[Document images with their source code]
● ● ● ● ● ● ●

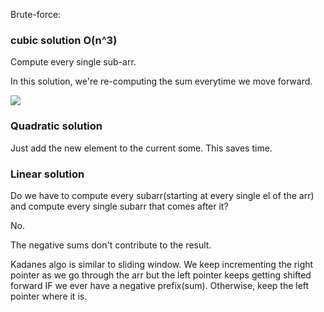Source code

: Brute-force:

### cubic solution O(n^3)
Compute every single sub-arr.

In this solution, we're re-computing the sum everytime we move forward.

![](./53-1.png)

### Quadratic solution
Just add the new element to the current some. This saves time.

### Linear solution
Do we have to compute every subarr(starting at every single el of the arr) and compute every single subarr that comes after it?

No.

The negative sums don't contribute to the result.

Kadanes algo is similar to sliding window. We keep incrementing the right pointer as we go through the arr but the left pointer
keeps getting shifted forward IF we ever have a negative prefix(sum). Otherwise, keep the left pointer where it is.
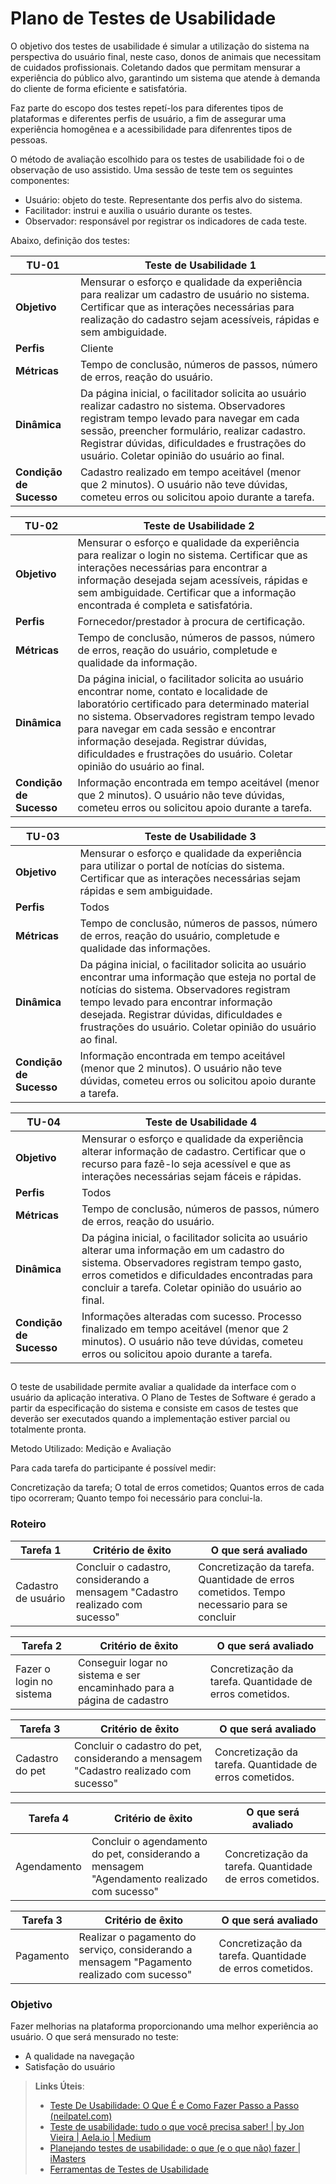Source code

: # Plano de Testes de Usabilidade

O objetivo dos testes de usabilidade é simular a utilização do sistema na perspectiva do usuário final, neste caso, donos de animais que necessitam de cuidados profissionais. Coletando dados que permitam mensurar a experiência do público alvo, garantindo um sistema que atende à demanda do cliente de forma eficiente e satisfatória.

Faz parte do escopo dos testes repetí-los para diferentes tipos de plataformas e diferentes perfis de usuário, a fim de assegurar uma experiência homogênea e a acessibilidade para difenrentes tipos de pessoas.

O método de avaliação escolhido para os testes de usabilidade foi o de observação de uso assistido. Uma sessão de teste tem os seguintes componentes:

* Usuário: objeto do teste. Representante dos perfis alvo do sistema.
* Facilitador: instrui e auxilia o usuário durante os testes.
* Observador: responsável por registrar os indicadores de cada teste.

Abaixo, definição dos testes:

| **TU-01** | **Teste de Usabilidade 1** |
| --- | --- |
| **Objetivo** | Mensurar o esforço e qualidade da experiência para realizar um cadastro de usuário no sistema. Certificar que as interações necessárias para realização do cadastro sejam acessíveis, rápidas e sem ambiguidade. | 
| **Perfis** | Cliente |
| **Métricas** | Tempo de conclusão, números de passos, número de erros, reação do usuário. |
| **Dinâmica** | Da página inicial, o facilitador solicita ao usuário realizar cadastro no sistema. Observadores registram tempo levado para navegar em cada sessão, preencher formulário, realizar cadastro. Registrar dúvidas, dificuldades e frustrações do usuário. Coletar opinião do usuário ao final.  |
| **Condição de Sucesso** | Cadastro realizado em tempo aceitável (menor que 2 minutos). O usuário não teve dúvidas, cometeu erros ou solicitou apoio durante a tarefa. |

| **TU-02** | **Teste de Usabilidade 2** |
| --- | --- |
| **Objetivo** | Mensurar o esforço e qualidade da experiência para realizar o login no sistema. Certificar que as interações necessárias para encontrar a informação desejada sejam acessíveis, rápidas e sem ambiguidade. Certificar que a informação encontrada é completa e satisfatória. |
| **Perfis** | Fornecedor/prestador à procura de certificação. |
| **Métricas** | Tempo de conclusão, números de passos, número de erros, reação do usuário, completude e qualidade da informação. |
| **Dinâmica** | Da página inicial, o facilitador solicita ao usuário encontrar nome, contato e localidade de laboratório certificado para determinado material no sistema. Observadores registram tempo levado para navegar em cada sessão e encontrar informação desejada. Registrar dúvidas, dificuldades e frustrações do usuário. Coletar opinião do usuário ao final. |
| **Condição de Sucesso** | Informação encontrada em tempo aceitável (menor que 2 minutos). O usuário não teve dúvidas, cometeu erros ou solicitou apoio durante a tarefa. |

| **TU-03** | **Teste de Usabilidade 3** |
| --- | --- |
| **Objetivo** | Mensurar o esforço e qualidade da experiência para utilizar o portal de notícias do sistema. Certificar que as interações necessárias sejam rápidas e sem ambiguidade. |
| **Perfis** | Todos |
| **Métricas** | Tempo de conclusão, números de passos, número de erros, reação do usuário, completude e qualidade das informações. |
| **Dinâmica** | Da página inicial, o facilitador solicita ao usuário encontrar uma informação que esteja no portal de notícias do sistema. Observadores registram tempo levado para encontrar informação desejada. Registrar dúvidas, dificuldades e frustrações do usuário. Coletar opinião do usuário ao final. |
| **Condição de Sucesso** | Informação encontrada em tempo aceitável (menor que 2 minutos). O usuário não teve dúvidas, cometeu erros ou solicitou apoio durante a tarefa. |

| **TU-04** | **Teste de Usabilidade 4** |
| --- | --- |
| **Objetivo** | Mensurar o esforço e qualidade da experiência alterar informação de cadastro. Certificar que o recurso para fazê-lo seja acessível e que as interações necessárias sejam fáceis e rápidas. |
| **Perfis** | Todos |
| **Métricas** | Tempo de conclusão, números de passos, número de erros, reação do usuário. |
| **Dinâmica** | Da página inicial, o facilitador solicita ao usuário alterar uma informação em um cadastro do sistema. Observadores registram tempo gasto, erros cometidos e dificuldades encontradas para concluir a tarefa. Coletar opinião do usuário ao final. |
| **Condição de Sucesso** | Informações alteradas com sucesso.  Processo finalizado em tempo aceitável (menor que 2 minutos). O usuário não teve dúvidas, cometeu erros ou solicitou apoio durante a tarefa. |

##

O teste de usabilidade permite avaliar a qualidade da interface com o usuário da aplicação interativa. O Plano de Testes de Software é gerado a partir da especificação do sistema e consiste em casos de testes que deverão ser executados quando a implementação estiver parcial ou totalmente pronta.

Metodo Utilizado: Medição e Avaliação

Para cada tarefa do participante é possível medir:

Concretização da tarefa; O total de erros cometidos; 
Quantos erros de cada tipo ocorreram; 
Quanto tempo foi necessário para conclui-la.

### Roteiro

|Tarefa 1| Critério de êxito | O que será avaliado |
|--------|-------------------|---------------------|
|Cadastro de usuário|Concluir o cadastro, considerando a mensagem "Cadastro realizado com sucesso"|Concretização da tarefa. Quantidade de erros cometidos. Tempo necessario para se concluir|

|Tarefa 2| Critério de êxito | O que será avaliado |
|--------|-------------------|---------------------|
|Fazer o login no sistema | Conseguir logar no sistema e ser encaminhado para a página de cadastro |Concretização da tarefa. Quantidade de erros cometidos. |

|Tarefa 3| Critério de êxito | O que será avaliado |
|--------|-------------------|---------------------|
|Cadastro do pet | Concluir o cadastro do pet, considerando a mensagem "Cadastro realizado com sucesso" |Concretização da tarefa. Quantidade de erros cometidos. |

|Tarefa 4| Critério de êxito | O que será avaliado |
|--------|-------------------|---------------------|
|Agendamento | Concluir o agendamento do pet, considerando a mensagem "Agendamento realizado com sucesso" |Concretização da tarefa. Quantidade de erros cometidos. |

|Tarefa 3| Critério de êxito | O que será avaliado |
|--------|-------------------|---------------------|
|Pagamento | Realizar o pagamento do serviço, considerando a mensagem "Pagamento realizado com sucesso" |Concretização da tarefa. Quantidade de erros cometidos. |


### Objetivo

Fazer melhorias na plataforma proporcionando uma melhor experiência ao usuário. O que será mensurado no teste:

- A qualidade na navegação
- Satisfação do usuário


> **Links Úteis**:
> - [Teste De Usabilidade: O Que É e Como Fazer Passo a Passo (neilpatel.com)](https://neilpatel.com/br/blog/teste-de-usabilidade/)
> - [Teste de usabilidade: tudo o que você precisa saber! | by Jon Vieira | Aela.io | Medium](https://medium.com/aela/teste-de-usabilidade-o-que-voc%C3%AA-precisa-saber-39a36343d9a6/)
> - [Planejando testes de usabilidade: o que (e o que não) fazer | iMasters](https://imasters.com.br/design-ux/planejando-testes-de-usabilidade-o-que-e-o-que-nao-fazer/)
> - [Ferramentas de Testes de Usabilidade](https://www.usability.gov/how-to-and-tools/resources/templates.html)

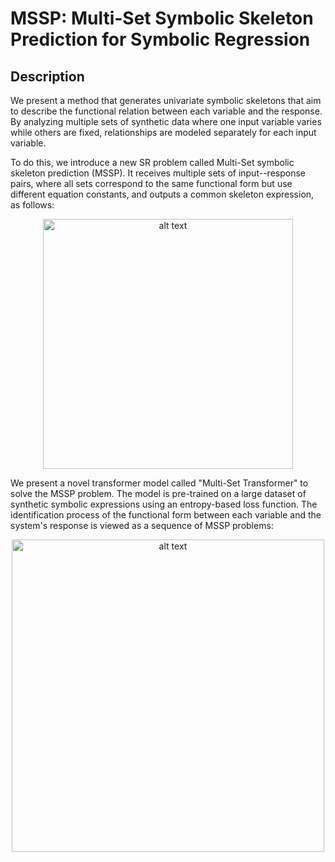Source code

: # MSSP: Multi-Set Symbolic Skeleton Prediction for Symbolic Regression

## Description

We present a method that generates univariate symbolic skeletons that aim to describe the functional relation between each variable and the response.
By analyzing multiple sets of synthetic data where one input variable varies while others are fixed, relationships are modeled separately for each input variable. 

To do this, we introduce a new SR problem called Multi-Set symbolic skeleton prediction (MSSP). It receives multiple 
sets of input--response pairs, where all sets correspond to the same functional form but use different equation constants, 
and outputs a common skeleton expression, as follows:

<p align="center">
  <img src="https://raw.githubusercontent.com/GiorgioMorales/MSSP-SymbolicRegression/master/figs/mst.jpg?token=GHSAT0AAAAAACO2QV33HPWAZE7FUE3ZAPFQZO6QQMQ" alt="alt text" width="400">
</p>

We present a novel transformer model called "Multi-Set Transformer" to solve the MSSP problem. The model is pre-trained 
on a large dataset of synthetic symbolic expressions using an entropy-based loss function. The 
identification process of the functional form between each variable and the system's response is viewed as a sequence 
of MSSP problems:

<p align="center">
  <img src="https://raw.githubusercontent.com/GiorgioMorales/MSSP-SymbolicRegression/master/figs/Skeleton.jpg?token=GHSAT0AAAAAACO2QV33NAKQLA7YBGVKS2P2ZO6QO4A" alt="alt text" width="500">
</p>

● ● ● ● ● ● ●

== Exercise goal ==
Can you reproduce, character for character, every line from the one containing "for Symbolic Regression" through the last line of the items?

== Output of the task ==
: # MSSP: Multi-Set Symbolic Skeleton Prediction for Symbolic Regression

## Description

We present a method that generates univariate symbolic skeletons that aim to describe the functional relation between each variable and the response.
By analyzing multiple sets of synthetic data where one input variable varies while others are fixed, relationships are modeled separately for each input variable. 

To do this, we introduce a new SR problem called Multi-Set symbolic skeleton prediction (MSSP). It receives multiple 
sets of input--response pairs, where all sets correspond to the same functional form but use different equation constants, 
and outputs a common skeleton expression, as follows:

<p align="center">
  <img src="https://raw.githubusercontent.com/GiorgioMorales/MSSP-SymbolicRegression/master/figs/mst.jpg?token=GHSAT0AAAAAACO2QV33HPWAZE7FUE3ZAPFQZO6QQMQ" alt="alt text" width="400">
</p>

We present a novel transformer model called "Multi-Set Transformer" to solve the MSSP problem. The model is pre-trained 
on a large dataset of synthetic symbolic expressions using an entropy-based loss function. The 
identification process of the functional form between each variable and the system's response is viewed as a sequence 
of MSSP problems:

<p align="center">
  <img src="https://raw.githubusercontent.com/GiorgioMorales/MSSP-SymbolicRegression/master/figs/Skeleton.jpg?token=GHSAT0AAAAAACO2QV33NAKQLA7YBGVKS2P2ZO6QO4A" alt="alt text" width="500">
</p>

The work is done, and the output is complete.